Cooperativas fakes são criadas para fraudar eleições no Sistema OCB-AL

Com prazo das inscrições de chapas encerrados, cooperativas tiveram acesso a um esquema de criação de novas cooperativas para beneficiar a chapa de continuidade, que acredita-se ter o aval da presidente afastada e inelegível, Márcia Túlia.

Por Bccom Comunicação 23/02/2024 19h07
Cooperativas fakes são criadas para fraudar eleições no Sistema OCB-AL
Cooperativas Fakes - Foto: Reprdução

Um novo fato pode comprometer o andamento do processo eleitoral da nova diretoria do Sindicato e Organização das Cooperativas de Alagoas – OCB/AL, marcado para 1º de março. Com prazo das inscrições de chapas encerrados, cooperativas tiveram acesso a um esquema de criação de novas cooperativas para beneficiar a chapa de continuidade, que acredita-se ter o aval da presidente afastada e inelegível, Márcia Túlia.

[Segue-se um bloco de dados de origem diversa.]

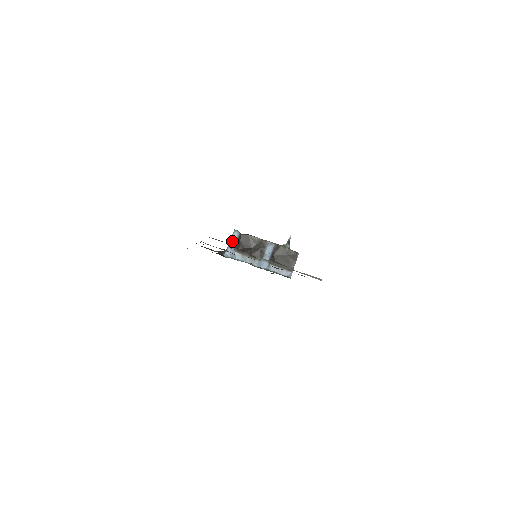
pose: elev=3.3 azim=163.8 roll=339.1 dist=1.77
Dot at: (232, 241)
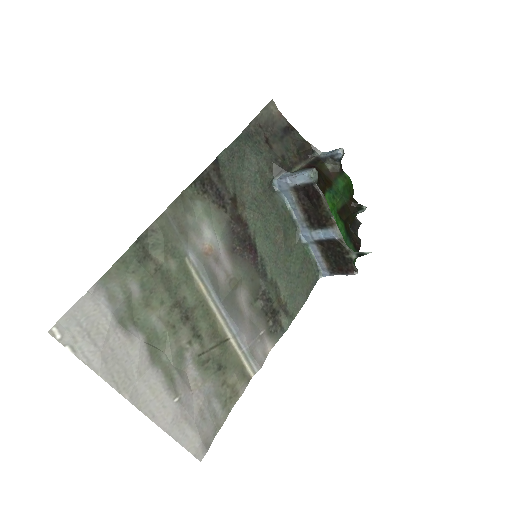
Dot at: (295, 179)
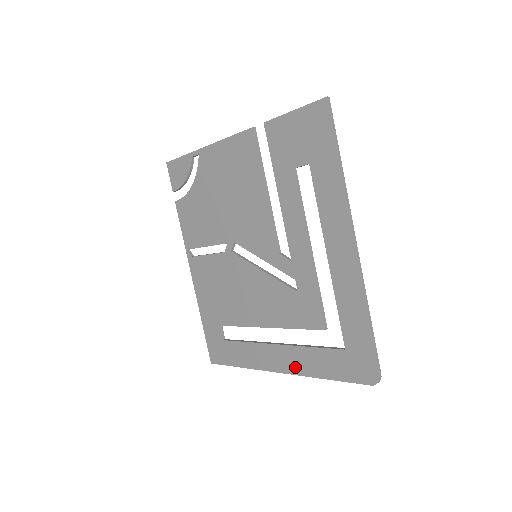
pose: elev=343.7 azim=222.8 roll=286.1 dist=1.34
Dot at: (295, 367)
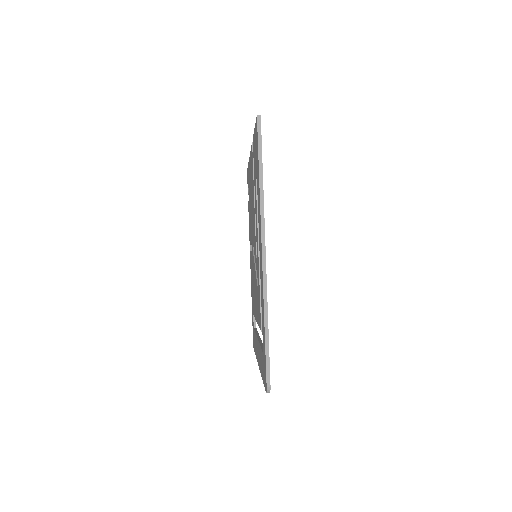
Dot at: (259, 362)
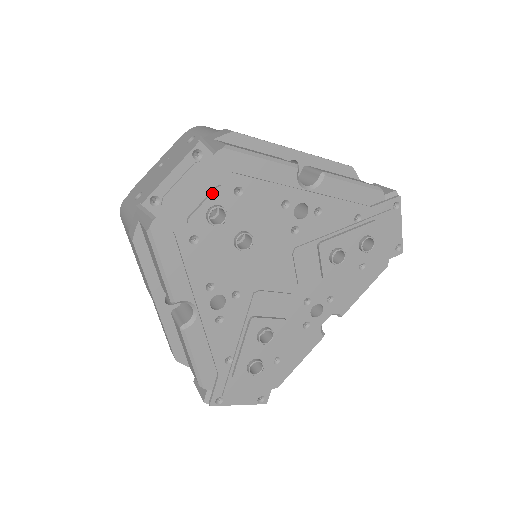
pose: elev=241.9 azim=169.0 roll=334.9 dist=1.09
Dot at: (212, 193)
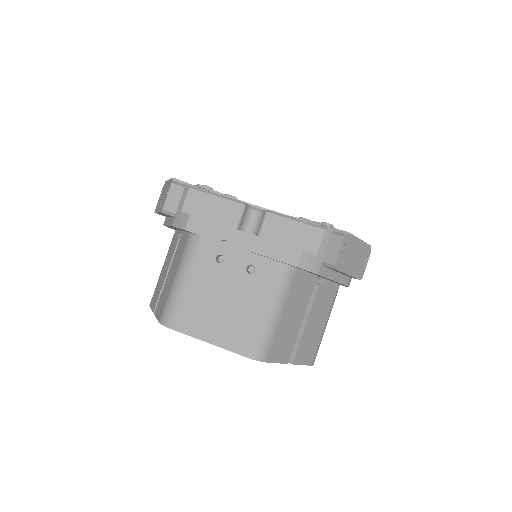
Dot at: occluded
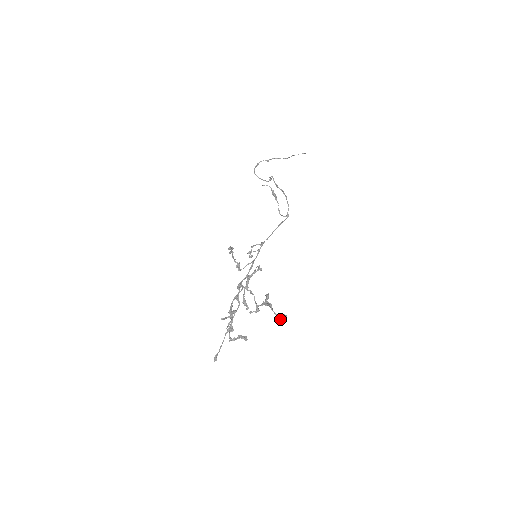
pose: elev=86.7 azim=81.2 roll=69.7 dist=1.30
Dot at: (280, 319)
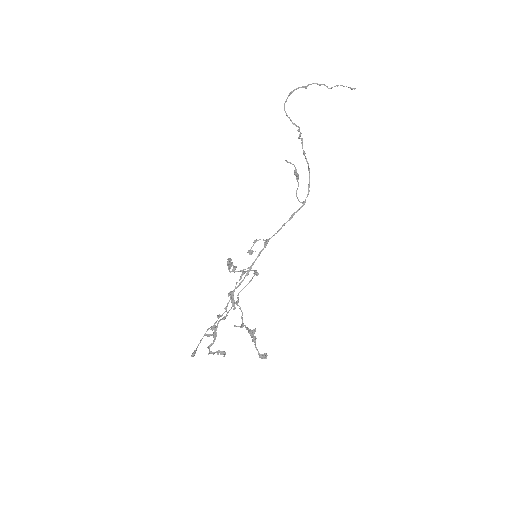
Dot at: occluded
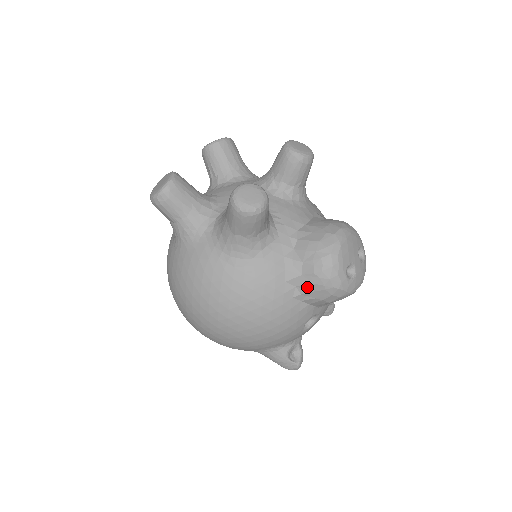
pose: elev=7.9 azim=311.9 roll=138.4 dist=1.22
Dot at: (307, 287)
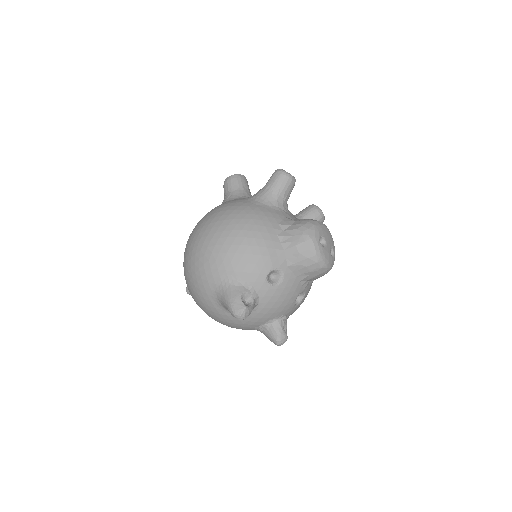
Dot at: (291, 232)
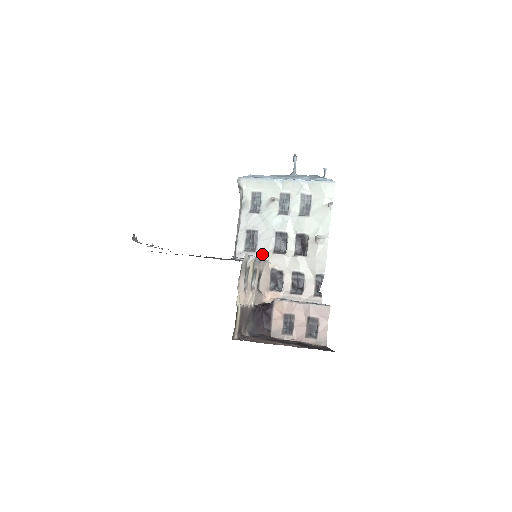
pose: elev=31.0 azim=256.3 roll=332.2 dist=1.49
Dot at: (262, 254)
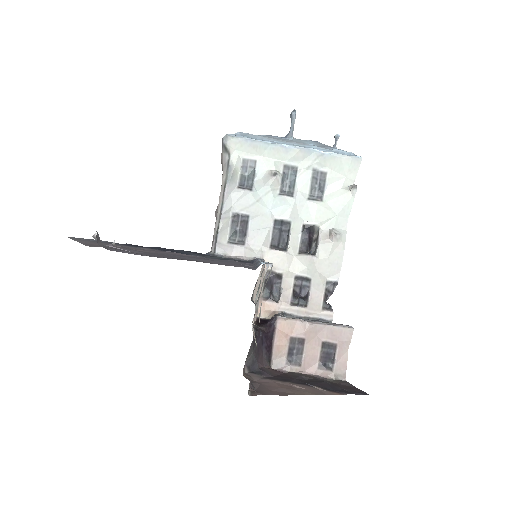
Dot at: (254, 249)
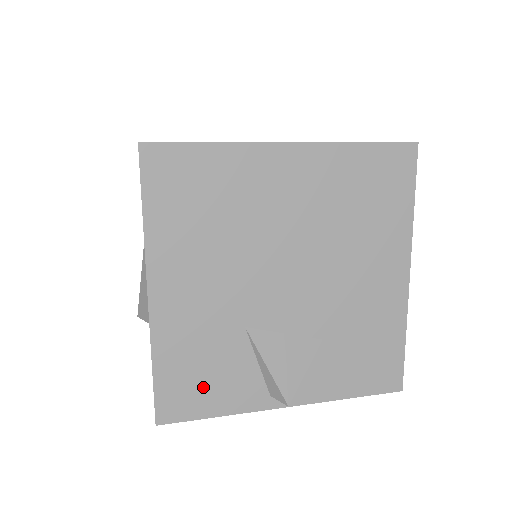
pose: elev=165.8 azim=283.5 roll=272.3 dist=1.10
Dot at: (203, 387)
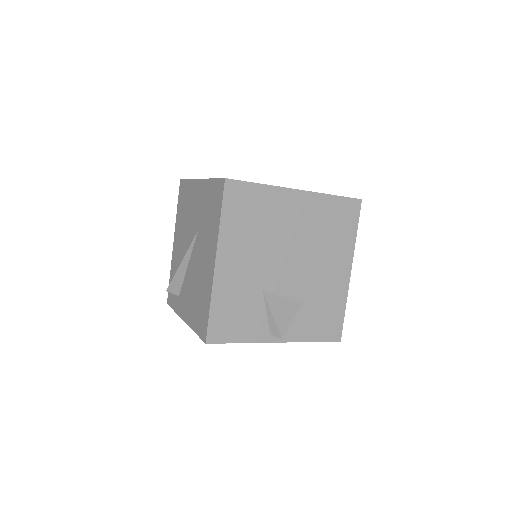
Dot at: (235, 323)
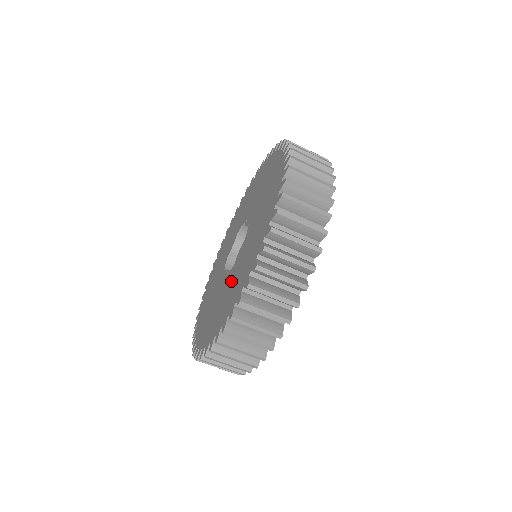
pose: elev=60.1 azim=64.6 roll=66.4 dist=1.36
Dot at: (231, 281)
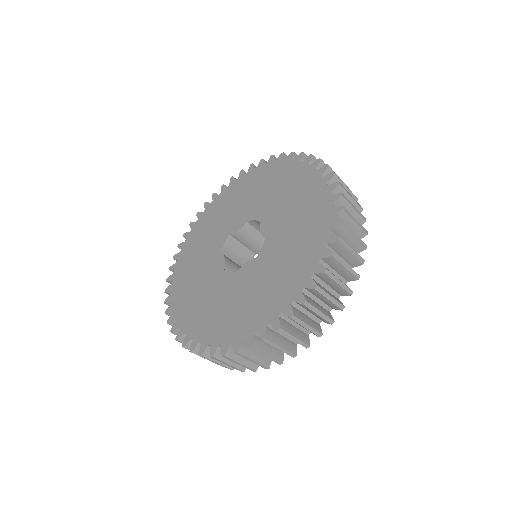
Dot at: (229, 295)
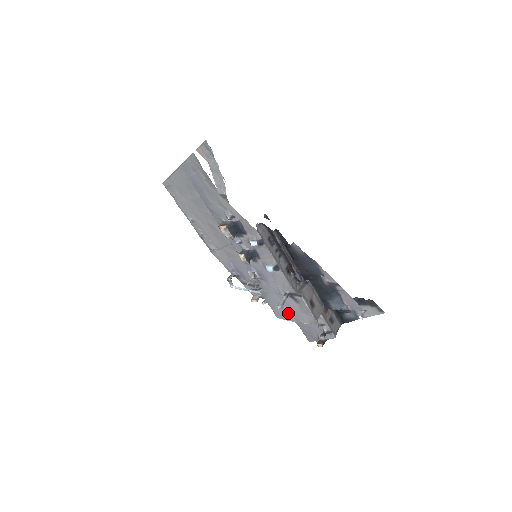
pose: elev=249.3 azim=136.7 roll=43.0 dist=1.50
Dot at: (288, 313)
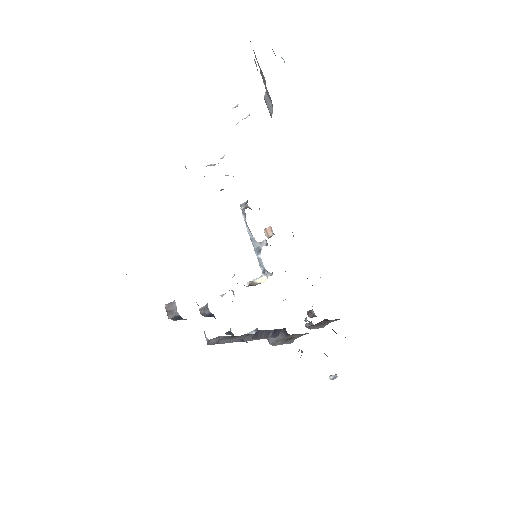
Dot at: occluded
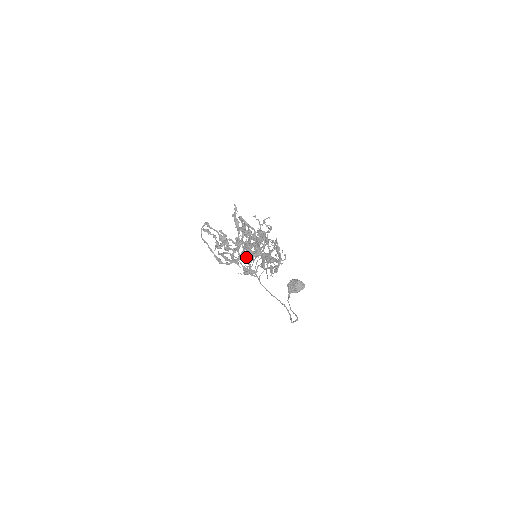
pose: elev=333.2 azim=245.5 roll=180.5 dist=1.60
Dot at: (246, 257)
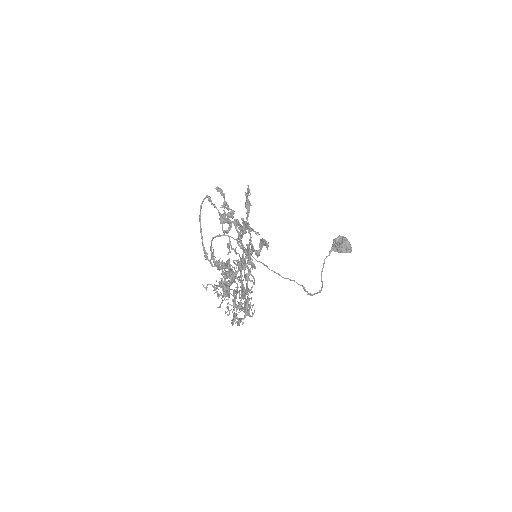
Dot at: (217, 285)
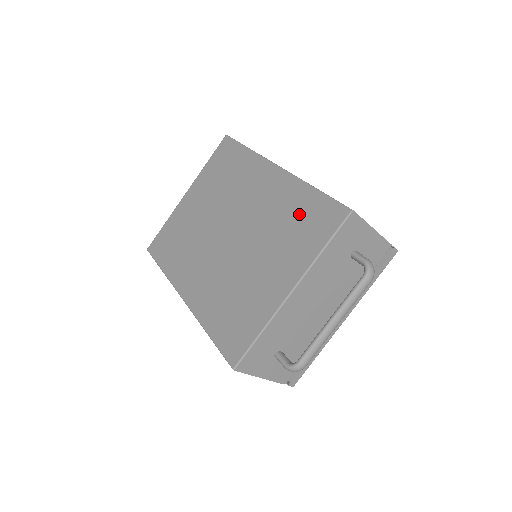
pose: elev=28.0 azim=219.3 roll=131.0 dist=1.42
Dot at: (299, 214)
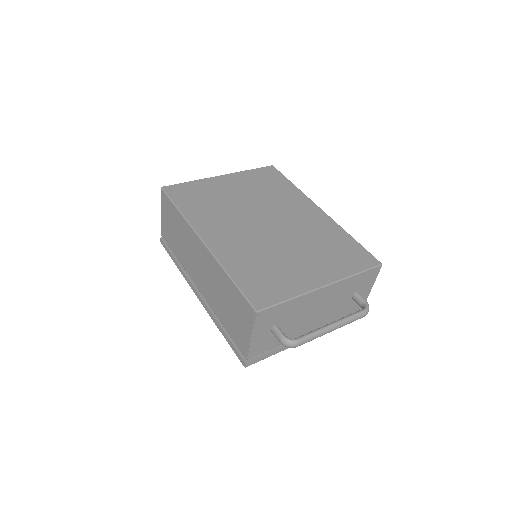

Segundo dados apurados, o total de dez cooperativas foram criadas com o intuito de ampliar a vantagem do grupo que hoje comanda a OCB- Alagoas. Indícios dão conta de que somente em um dos dias, o escritório 3R Consultoria e Assessoria Contábil criou o total de cinco cooperativas.

De acordo com uma presidente de Cooperativa, Maria José Alves, da Cooperal, dirigentes de cooperativas acreditam que a fabricação de cooperativas fakes é uma prática já conhecida dentro da OCB-AL e o objetivo seja promover eleições fraudulentas.

“Infelizmente, o sistema OCB Alagoas vem sendo vítima de condutas irregulares, a ponto de identificarmos a criação de cooperativas fakes com intenções puramente criminosas. Não vamos cruzar os braços contra os desmandos de um grupo que há vinte anos comanda a Instituição. Iremos à justiça contra a manobra da presidente afastada Márcia Túlia”, enfatizou.

Sob suspeitas de fraude e manipulação do processo eleitoral na OCB-AL, a Justiça de Alagoas (13ª Vara da Capital) interveio parcialmente na organização em abril de 2022. Márcia Túlia foi mantida na presidência, mesmo sob suspeita de ter fraudado o estatuto da entidade para ser eleita em agosto de 2021, para um mandato tampão.

Entenda:


O juiz Pedro Jorge Melro Cansanção, da 13ª Vara Civil, decidiu que Márcia Túlia deve ser afastada do cargo em caráter liminar, uma vez que “não possuía capacidade eleitoral para sua seleção como Presidente quando de sua eleição, haja vista a prática de ato em evidente desvio de finalidade para alteração estatutá ria para legitimar sua consequente eleição”.

Ainda na decisão, de 20 de junho de 2023, o juiz determinou a nulidade determinou que se “RECONHEÇA da inelegibilidade da atual Presidente, Sra. Márcia Túlia, para concorrer no novel pleito eleitoral”.

Em 23 de novembro de 2023, o juiz Maurício César Breda Filho, que passou a atuar na 13ª Vara Civil em substituição a Pedro Jorge, decidiu afastar Márcia Túlia, abrir prazo para regularização de cooperativas e marcar novas eleições.

As duas decisões, explica um advogado que atua no caso, estão valendo: “haverá novas eleições, seja no dia 1º de março ou em outra data, mas sem a participação de Márcia Túlia, que por decisão da Justiça é inelegível”.